La CAF sanctionne Samuel Eto’o : le Catch est l’avenir du foot

Samuel Eto'o Caf Assemblee Generale Image illustrative

Thu, 15 Jan 2026 Source: www.camerounweb.com

Entre fraude assumée et sanction injuste, le quart de finale Cameroun-Maroc et la punition infligée à Samuel Eto'o révèlent une dérive inquiétante : sous la direction de Patrice Motsepe, le football africain glisse dangereusement du sport vers le spectacle truqué, où l'arbitrage partisan et l'opacité administrative transforment les compétitions en une parodie digne du catch professionnel.



LA CAF SANCTIONNE SAMUEL ETO’O : LE CATCH EST L’AVENIR DU FOOT

Tout n’a pas encore été dit sur le quart de finale Cameroun-Maroc. Pour moi, cette rencontre va définitivement entrer dans les annales de l’absurdie. En sanctionnant Samuel Eto’o, la Caf se rend coupable d’une deuxième faute morale : elle afflige les affligés. Après avoir organisé une fraude dont la belle équipe du Maroc n’avait absolument pas besoin pour s’imposer.

Dans la mesure où, 48 heures avant le match, la Fédération camerounaise de football avait saisi la Caf par écrit pour s’inquiéter de l’opacité autour de la désignation du directeur de jeu et de ses assistants, on savait que l’arbitrage poserait problème. La polémique s’étant propagée sur les réseaux sociaux, le public savait donc que l’arbitre désigné serait partisan...

J’ai donc revu ce match dans la peau de celui qui sait. J’en ai été plus amusé que choqué. Il m’a donné la drôle de sensation que procure le catch, tel que décrit par le philosophe Roland Barthes dans ses Mythologies. Selon lui, le Catch n’est pas un sport mais un spectacle. Ainsi au catch, selon Barthes, le public sait que le combat truqué : les chutes ne sont que des cascades, les étranglements n’étranglent pas. Le public sait mais s’en fout, pourvu qu’il y ait du spectacle. Ce match était donc moins du sport que du spectacle. Au catch selon Barthes, ce qui importe au public n’est pas ce qu’il croit mais ce qu’il voit. C’est la raison pour laquelle le catch propose des gestes excessifs exploités jusqu’au paroxysme de leur signification.

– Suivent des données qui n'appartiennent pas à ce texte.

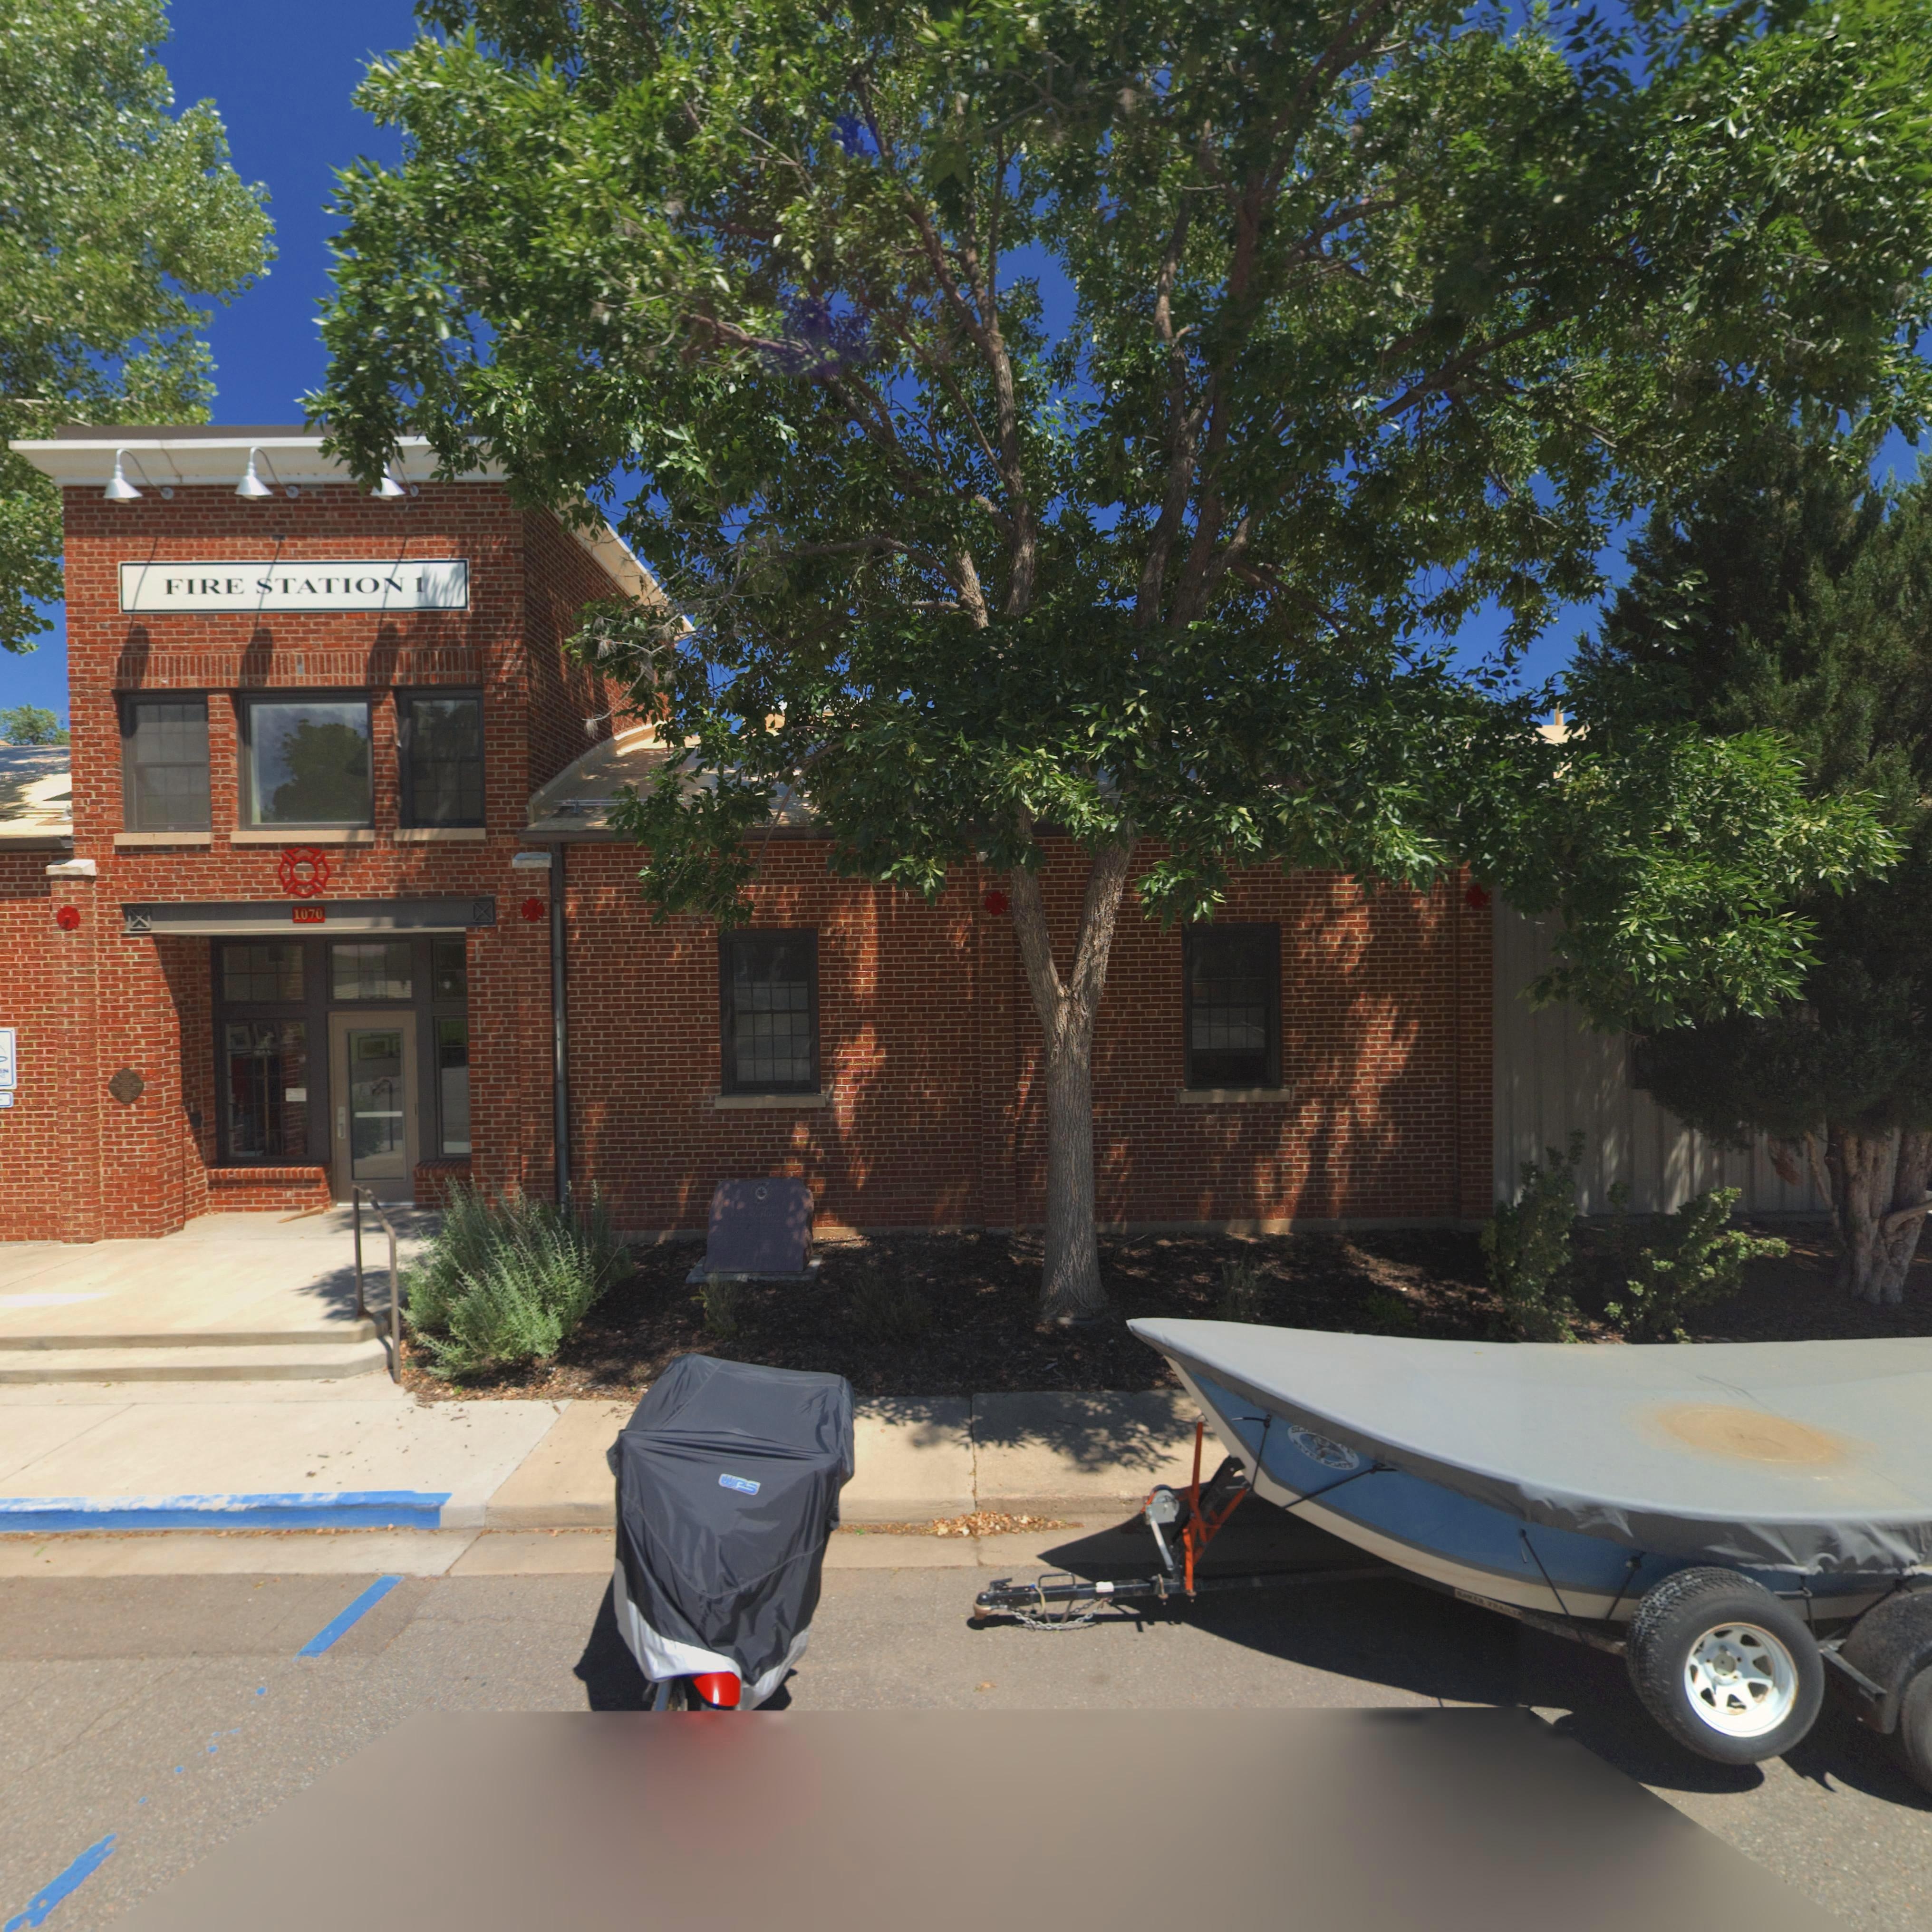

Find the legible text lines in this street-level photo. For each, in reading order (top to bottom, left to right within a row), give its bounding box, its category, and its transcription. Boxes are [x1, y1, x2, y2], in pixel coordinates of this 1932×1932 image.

[161, 574, 428, 596] BusinessName: FIRE STATION 1
[294, 908, 323, 919] StreetNumber: 1070
[2, 1068, 9, 1073] BusinessName: N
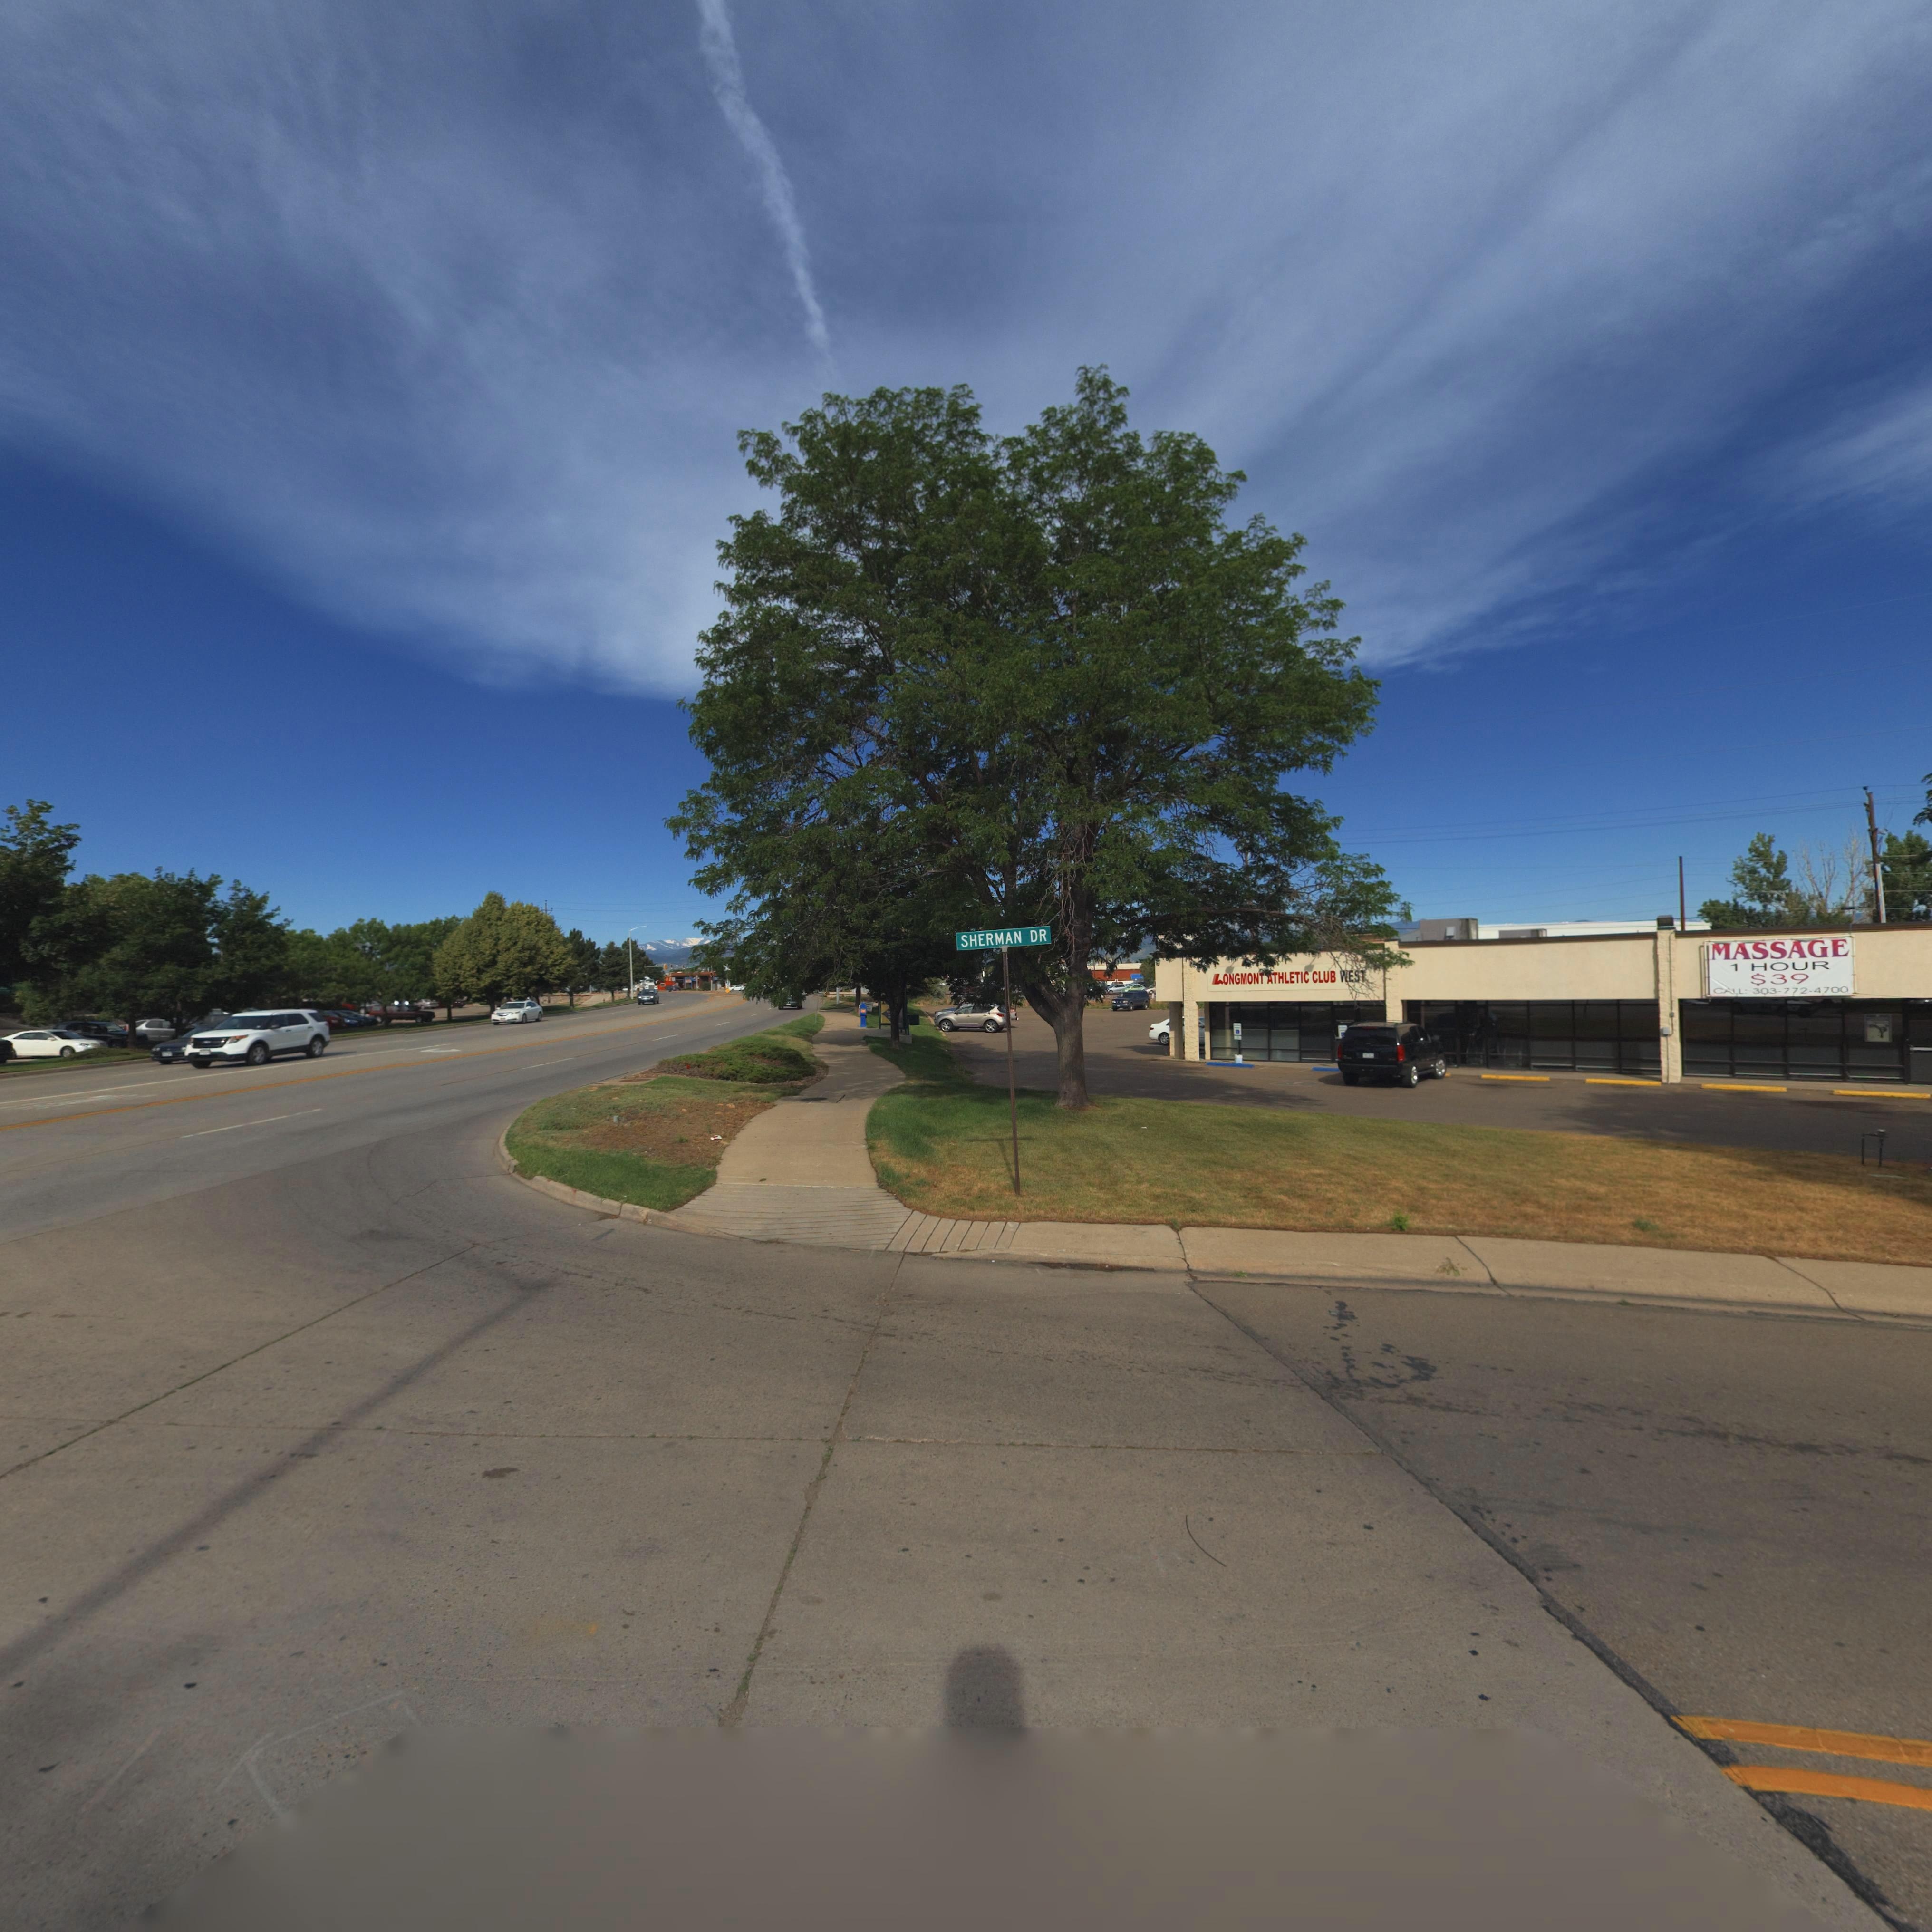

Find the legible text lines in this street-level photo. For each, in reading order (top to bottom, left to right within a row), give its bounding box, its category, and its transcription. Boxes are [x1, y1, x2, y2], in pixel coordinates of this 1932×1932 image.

[960, 928, 1047, 948] StreetName: SHERMAN DR
[1211, 969, 1366, 985] BusinessName: LONGMONT ATHLETIC CLUB WEST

Au catch, les «combattants», en réalités des histrions, des acteurs, peuvent s’en prendre à l’arbitre, lui mettre un coup de la corde à linge ou une descente du genoux, avec l’approbation du public, qui se range du côté du bon contre le méchant. Ça fait partie du spectacle. La Caf, elle, nous a proposé un arbitre qui a légitimé la violence contre les Lions indomptables (deux coups de coudes subis et sifflés contre eux), tout en interdisant aux Camerounais de s’en plaindre. La comparaison s’arrête là. Ce soir-là, le méchant l’a emporté en mettant des coups-bas avec la complicité d’un arbitre qu’il est interdit de critiquer. Pire, le match, en lui-même, fut un spectacle qu’on veut nous faire prendre pour du sport. La sanction infligée à Samuel Eto’o en est l’injonction.

Au final, si ce quart de finale avait été du catch, les Camerounais auraient ri de leur défaite parce qu’elle n’en aurait été que spectaculaire, pas sportive. Mais au lieu d’en rire, il faut s’inquiéter de la gouvernance de Patrice Motsepe et son lieutenant Veron Mosengo. Entre leurs mains, le football continental est moins un sport qu'un spectacle destiné à générer du business.